> _EXERCISE DESCRIPTION_
Lines that include "class" make up the answer; copy all of them from the data below.

● ● ● ● ● ● ●

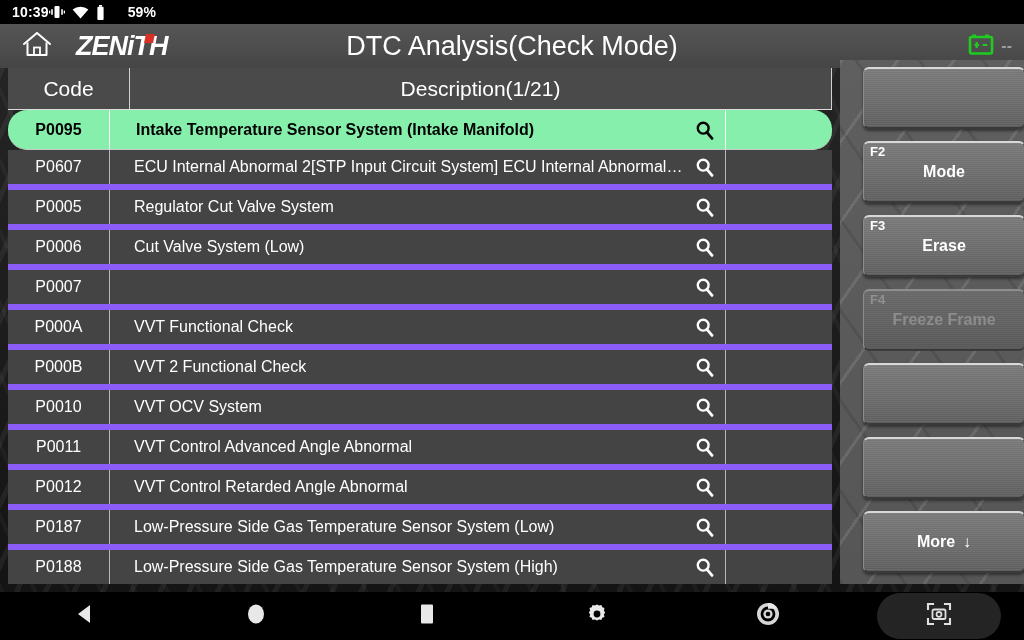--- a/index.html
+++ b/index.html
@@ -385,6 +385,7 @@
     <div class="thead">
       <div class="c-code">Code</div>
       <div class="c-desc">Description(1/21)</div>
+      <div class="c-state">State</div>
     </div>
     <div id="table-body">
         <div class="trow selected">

● ● ● ● ● ● ●

> _WRITTEN SOLUTION_
     <div class="thead">
       <div class="c-code">Code</div>
       <div class="c-desc">Description(1/21)</div>
+      <div class="c-state">State</div>
         <div class="trow selected">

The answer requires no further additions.